Todavía no me siento derrotada por la edad, aunque admito que me he puesto torpe y olvidadiza, ya no soy capaz de hacer bien lo que antes hacía sin pensarlo dos veces; las horas no me rinden. Sin embargo, no he abandonado la vieja disciplina de lavarme y vestirme con esmero; pretendo mantenerme vanidosa hasta el final, para que Rodrigo me encuentre limpia y elegante cuando nos reunamos al otro lado. Setenta años no me parece demasiada edad… Si mi corazón aguantara, podría vivir diez más, y en ese caso me desposaría de nuevo, porque se necesita amor para seguir viviendo. Estoy segura de que Rodrigo lo entendería, tal como haría yo a la inversa. Si él estuviese conmigo, gozaríamos juntos hasta el final de nuestra existencia, despacio y sin bulla. Rodrigo temía el momento en que ya no pudiéramos hacer el amor. Creo que temía más que nada hacer el ridículo, los hombres ponen mucho orgullo en ese asunto; pero hay muchas maneras de amarse, y yo habría inventado alguna para que, incluso ancianos, siguiéramos retozando como en los mejores tiempos. Echo de menos sus manos, su olor, sus anchas espaldas, su cabello suave en la nuca, el roce de su barba, el soplo de su aliento en mis orejas cuando estábamos juntos en la oscuridad. Es tanta la necesidad de estrecharlo, de yacer con él, que a veces no puedo contener un grito ahogado. ¿Dónde estás, Rodrigo? ¡Qué falta me haces!
Esta mañana me vestí y salí a la calle, a pesar de que sentía fatiga en los huesos y el corazón, porque es martes y me toca ir donde Marina Ortiz de Gaete. Me llevan los criados en silla de manos porque vive cerca y no vale la pena sacar el coche; la ostentación es muy mal vista en este reino, y me temo que el coche que me regaló Rodrigo peca de vistoso.
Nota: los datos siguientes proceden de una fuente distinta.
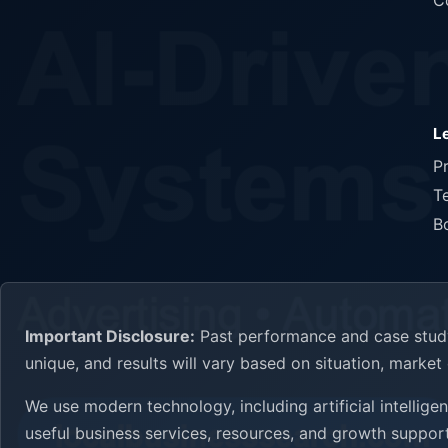
C
L
P
T
B
Important Disclosure:
Past performance and case study 
unique, and results will vary based on situation, marke
We use modern technology, including artificial intellig
useful business services, resources, and growth support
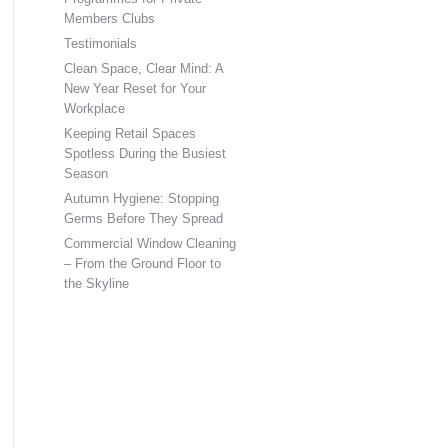
Members Clubs
Testimonials
Clean Space, Clear Mind: A
New Year Reset for Your
Workplace
Keeping Retail Spaces
Spotless During the Busiest
Season
Autumn Hygiene: Stopping
Germs Before They Spread
Commercial Window Cleaning
– From the Ground Floor to
the Skyline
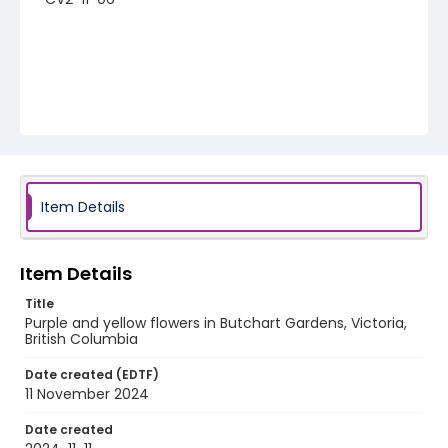
Item Details
Item Details
Title
Purple and yellow flowers in Butchart Gardens, Victoria,
British Columbia
Date created (EDTF)
11 November 2024
Date created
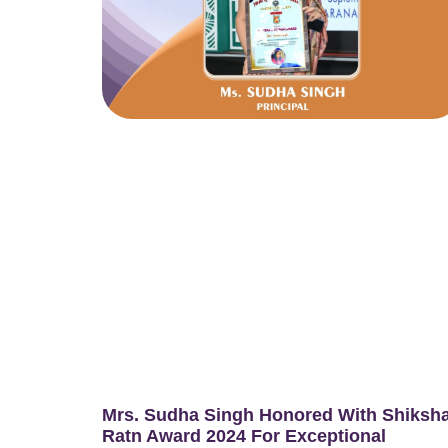
Mrs. Sudha Singh Honored With Shiksh
Ratn Award 2024 For Exceptional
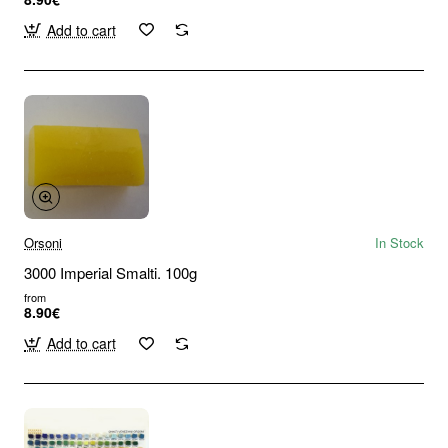
Add to cart
Orsoni
In Stock
3000 Imperial Smalti. 100g
from
8.90€
Add to cart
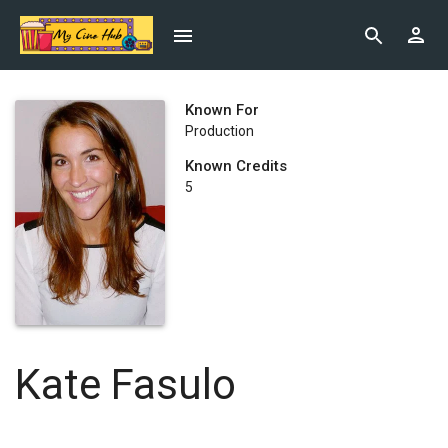
Known For
Production
Known Credits
5
Kate Fasulo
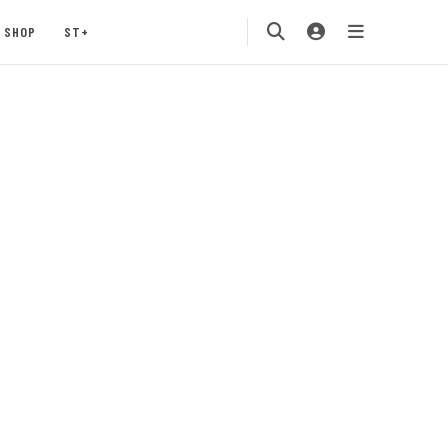
SHOP
ST+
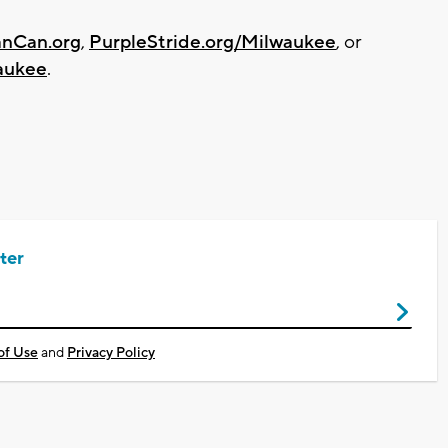
anCan.org
,
PurpleStride.org/Milwaukee
, or
aukee
.
ter
of Use
and
Privacy Policy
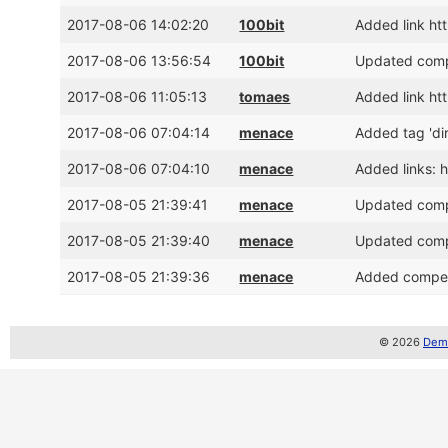
2017-08-06 14:02:20
100bit
Added link h
2017-08-06 13:56:54
100bit
Updated compe
2017-08-06 11:05:13
tomaes
Added link ht
2017-08-06 07:04:14
menace
Added tag 'di
2017-08-06 07:04:10
menace
Added links:
2017-08-05 21:39:41
menace
Updated compe
2017-08-05 21:39:40
menace
Updated compe
2017-08-05 21:39:36
menace
Added competi
© 2026
Demo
Marina tiene algunos años menos que yo, pero comparada con ella me siento un pimpollo; se ha convertido en una beata escrupulosa y fea, y que Dios me perdone la mala lengua. «Poned un centinela en vuestros labios, madre», me aconsejas, Isabel, riéndote, cuando me oyes hablar así, aunque sospecho que te divierten mis disparates; además, hija, me he ganado el derecho a decir lo que otros no se atreven. Las arrugas y melindres de Marina me producen cierta satisfacción, pero lucho contra este cicatero sentimiento porque no deseo pasar más días de los necesarios en el purgatorio. Nunca me ha gustado la gente achacosa y débil de carácter, como Marina. Me da lástima, porque hasta los parientes que trajo consigo de España, y ahora son prósperos vecinos de Santiago, la olvidaron. No los culpo demasiado, porque esta buena señora es muy aburrida. Por lo menos no vive en la pobreza, tiene una viudez digna, aunque eso no compensa su mala suerte de esposa abandonada. Cómo estará de sola esa desventurada mujer, que espera mis visitas con ansiedad y si me atraso la encuentro lloriqueando. Bebemos tazas de chocolate mientras disimulo los bostezos y hablamos de lo único que tenemos en común: Pedro de Valdivia.